Пережитые трудные времена выковали из этого изысканного и безвольного красавчика довольно самоуверенного, заносчивого человека. И, наоборот, жена его — в свое время довольно известная дама полусвета — из-за отсутствия поклонников, красивых нарядов, возможности каждодневно выставлять себя напоказ, купаться в блеске восторженных взглядов, превратилась в слабое, как балованое дитя, вечно хныкающее, меланхолическое существо. Она то и дело смотрелась в зеркало и все ужасалась, находя свою кожу излишне сухой или чересчур жирной, и с затаенным страхом разглядывала лицо, — нет ли новых морщин.
— В Пеште уже бары открылись… Я могла бы получить ангажемент.

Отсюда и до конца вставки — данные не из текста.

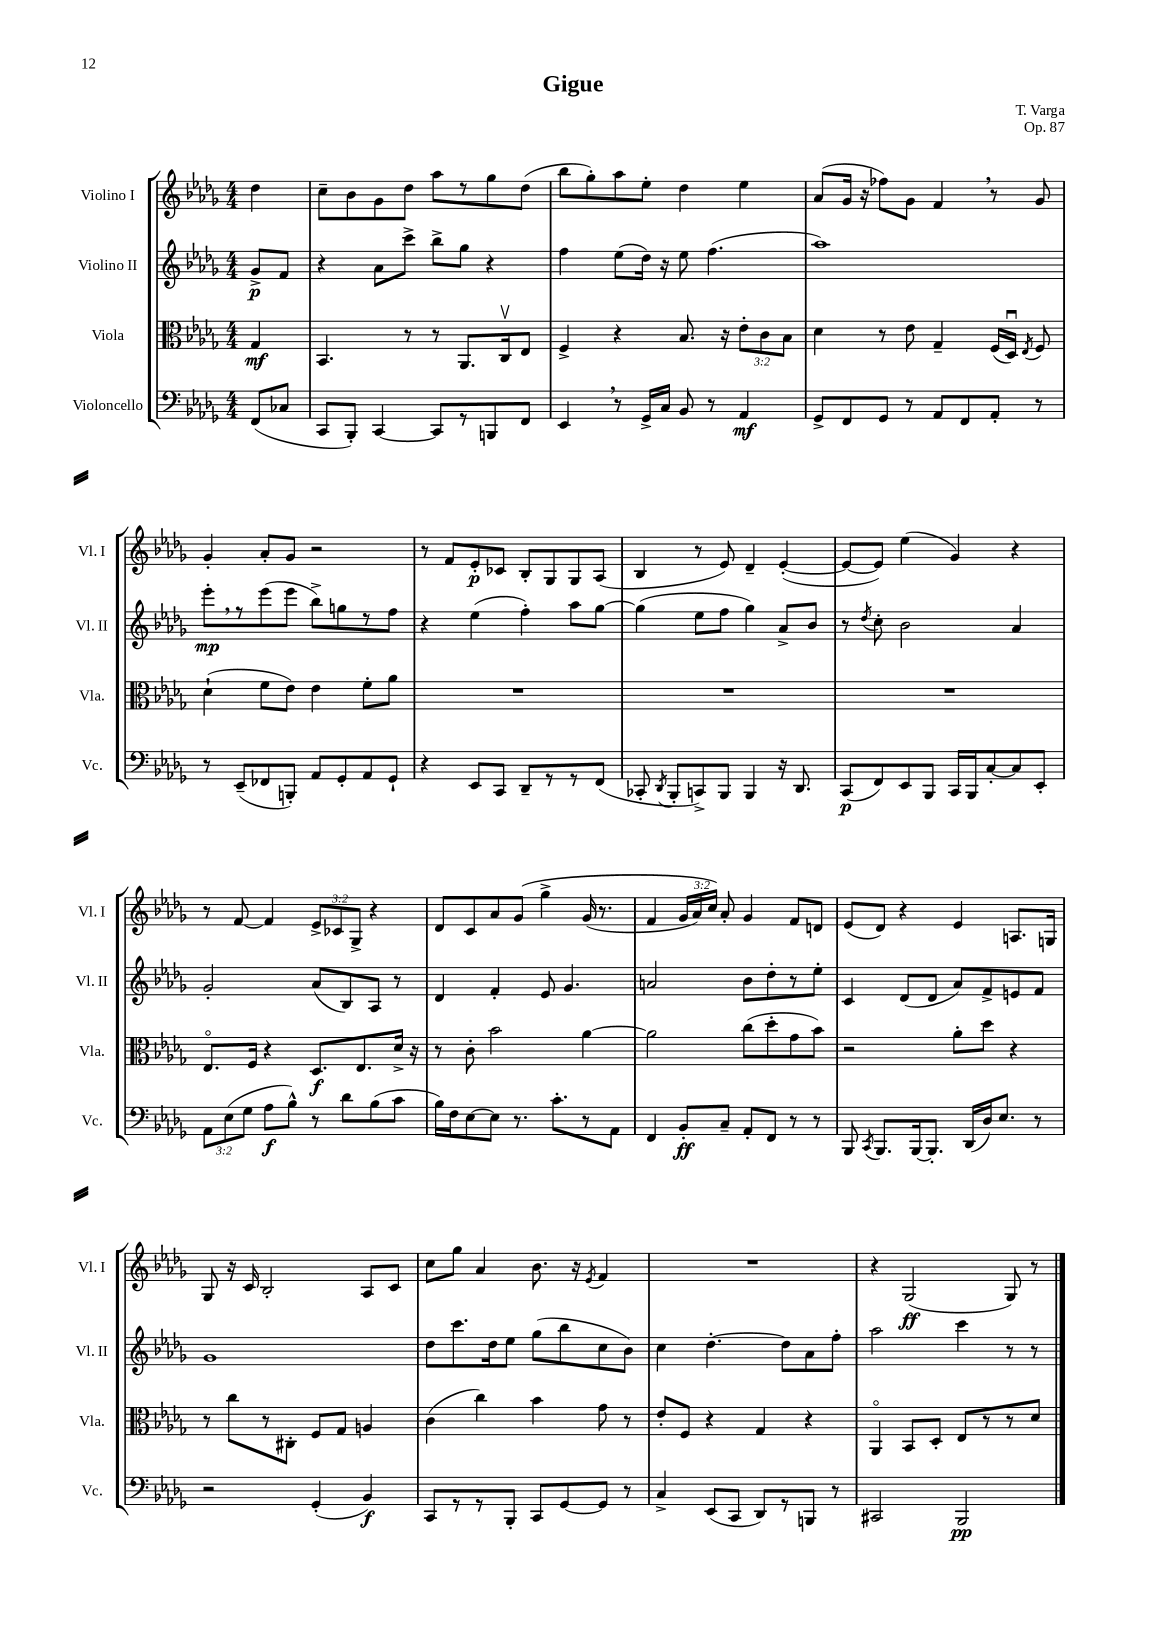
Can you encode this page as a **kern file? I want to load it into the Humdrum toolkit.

**kern	**kern	**kern	**kern
*staff4	*staff3	*staff2	*staff1
*clefF4	*clefC3	*clefG2	*clefG2
*k[b-e-a-d-g-]	*k[b-e-a-d-g-]	*k[b-e-a-d-g-]	*k[b-e-a-d-g-]
*M4/4	*M4/4	*M4/4	*M4/4
(8FF/L	4G-/	8g-^/L	4dd-\
8C-/J	.	8f/J	.
=	=	=	=
8CC/L	4.BB-/	4r	8cc~\L
8BBB-'/J)	.	.	8b-\
[4CC/	.	8a-\L	8g-\
.	8r	8ccc^\J	8dd-\J
8CC/]L	8r	8bb-^\L	8aa-\L
8r	8.AA-/L	8gg-\J	8r
8BBB/	.	4r	8gg-\
.	16Cv/k	.	.
8FF/J	8E-/J	.	(8dd-\J
=	=	=	=
4EE-/	4F^/	4ff\	8bb-\L
.	.	.	8gg-'\)
8r	4r	(8ee-\L	8aa-\
16GG-^/LL	.	16dd-\Jk)	8ee-'\J
16C/JJ	.	16r	.
8BB-/	8.B-/	8ee-\	4dd-\
8r	.	(4.ff\	.
.	16r	.	.
4AA-/	12e-'\L	.	4ee-\
.	12c\	.	.
.	12B-\J	.	.
=	=	=	=
8GG-^/L	4d-\	1aa-)	(8a-/L
8FF/	.	.	16g-/Jk
.	.	.	16r
8GG-/J	8r	.	8ff-\L)
8r	8e-\	.	8g-\J
8AA-/L	4G-~/	.	4f/
8FF/	.	.	.
8AA-'/J	(16F/LL	.	8r
.	16D-u/JJ)	.	.
.	8qE-/	.	.
8r	8F/	.	8g-/
=	=	=	=
8r	(4d-`\	8eee-'\L	4g-'/
(8EE-~/L	.	8r	.
8FF-/	8f\L	(8eee-\	8a-'/L
8BBB'/J)	8e-\J)	8eee-\J	8g-/J
8AA-/L	4e-\	8bb-^\L)	2r
8GG-'/	.	8gg\	.
8AA-/	8f'\L	8r	.
8GG-`/J	8a-\J	8ff\J	.
=	=	=	=
4r	1r	4r	8r
.	.	.	8f/L
8EE-/L	.	(4ee-\	8e-'/
8CC/J	.	.	8c-/J
8DD-~/L	.	4ff'\)	8B-'/L
8r	.	.	8G-/
8r	.	8aa-\L	8G-/
(8FF/J	.	[8gg-\J	(8A-/J
=	=	=	=
8CC-'/	1r	(4gg-\]	4B-/
8qDD-/	.	.	.
8BBB-'/L	.	.	.
8CC^/)	.	8ee-\L	8r
8BBB-/J	.	8ff\J	8e-/)
4BBB-/	.	4gg-\)	4d-~/
16r	.	8a-^/L	([4e-'/
8.DD-/	.	.	.
.	.	8b-/J	.
=	=	=	=
(8CC/L	1r	8r	8e-/_L
.	.	8qdd-/	.
8FF/)	.	8cc'\	8e-/]J)
8EE-/	.	2b-\	(4ee-\
8BBB-/J	.	.	.
16CC/LL	.	.	4g-/)
16BBB-/J	.	.	.
[8C'/	.	.	.
8C/]	.	4a-/	4r
8EE-'/J	.	.	.
=	=	=	=
12AA-\L	8.E-o/L	2g-'/	8r
(12E-\	.	.	.
.	.	.	[8f/
12G-\J	.	.	.
.	16F/Jk	.	.
8A-\L	4r	.	4f/]
8B-^^\J)	.	.	.
8r	8.D-/L	(8a-/L	12e-^/L
.	.	.	12c-/
8d-\L	.	8B-/)	.
.	.	.	12G-^/J
.	8.E-/	.	.
(8B-\	.	8A-/J	4r
8c\J	16d-^/Jk	8r	.
.	16r	.	.
=	=	=	=
16B-\LL)	8r	4d-/	8d-/L
16F\J	.	.	.
[8E-\	8c'\	.	8c/
8E-\]J	2b-\	4f'/	8a-/
8.r	.	.	&(8g-/J
.	.	8e-/	4gg-^\
8.c'\L	.	.	.
.	.	4.g-/	.
8r	[4a-\	.	(16g-/
.	.	.	8.r
8AA-\J	.	.	.
=	=	=	=
4FF/	2a-\]	2a/	4f/
8BB-'/L	.	.	24g-/LL
.	.	.	24a-/)
.	.	.	24cc/JJ&)
8C~/J	.	.	8a-'/
8AA-'/L	(8cc\L	8b-\L	4g-/
8FF/J	8dd-'\	8dd-'\	.
8r	8g-\	8r	8f/L
8r	8b-\J)	8ee-'\J	8d/J
=	=	=	=
8BBB-/	2r	4c/	(8e-/L
8qCC/	.	.	.
8.BBB-/L	.	.	8d-/J)
.	.	(8d-/L	4r
[16BBB-/k	.	.	.
8.BBB-'/]J	.	8d-/J	.
.	8a-'\L	8a-/L)	4e-/
(16DD-/LL	.	.	.
16D-/J)	8dd-\J	8f^/	.
8.E-/J	.	.	.
.	4r	8e/	8.A/L
8r	.	8f/J	.
.	.	.	16G/Jk
=	=	=	=
2r	8r	1g-	8G-/
.	8cc\L	.	16r
.	.	.	16c/
.	8r	.	2B-'/
.	8C#'\J	.	.
(4GG-'/	8F/L	.	.
.	8G-/J	.	.
4BB-/)	4A/	.	8A-/L
.	.	.	8c/J
=	=	=	=
8CC/L	(4c\	8dd-\L	8cc\L
8r	.	8.ccc\	8gg-\J
8r	4cc\)	.	4a-/
.	.	16dd-\k	.
8BBB-'/J	.	8ee-\J	.
8CC/L	4b-\	(8gg-\L	8.b-\
[8GG-/	.	8bb-\	.
.	.	.	16r
.	.	.	8qe-/
8GG-/]J	8g-\	8cc\	4f/
8r	8r	8b-\J)	.
=	=	=	=
4C^/	8e-'/L	4cc\	1r
.	8F/J	.	.
(8EE-/L	4r	[4.dd-'\	.
8CC/J	.	.	.
8DD-/L)	4G-/	.	.
8r	.	8dd-\]L	.
8BBB/J	4r	8a-\	.
8r	.	8ff'\J	.
=	=	=	=
2CC#/	4AA-o/	2aa-\	4r
.	8BB-/L	.	(2G-/
.	8D-'/J	.	.
2BBB-/	8E-/L	4ccc\	.
.	8r	.	.
.	8r	8r	8G-/)
.	8d-/J	8r	8r
==	==	==	==
*-	*-	*-	*-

— Говорю тебе: спокойствие! — возражал Капи, бреясь в пижаме возле окна, собранного из осколков цветных витражей, некогда украшавших переднюю. — Не пойдешь ты больше в бар. Твое место — на большой сцене. Другая женщина за счастье почитала бы! Сейчас столько семей в разлуке, мужья на войне, в плену. Иные люди все, что имели, потеряли. А я уже на пятый день после Освобождения был здесь, подле тебя… Квартирка наша выглядит, пожалуй, даже красивее, чем прежде. Положись на меня!.. Останься я тогда в Дебрецене, я бы теперь уже важный пост занимал. Звали же меня в министерство обороны. Но я спешил сюда, к тебе. И теперь уж отсюда ни шагу не ступлю… Пусть не сразу, но карьеру я сделаю! — брызгая во все стороны мыльной пеной, кричал он. — Вот видишь, Краусу я уже добыл оборотный фонд, с которым можно начинать дело. Твое участие в его фирме я тоже обеспечил. Ну, чего тебе еще нужно? Репетируй свои танцы для концерта! В особенности здорово у тебя вышла бы эта, как ее… «Девчонка из большого города». В этой штучке, знаешь, есть определенный социальный смысл. Вот посмотришь, какой ты будешь иметь успех. С твоим-то талантом да с моим положением!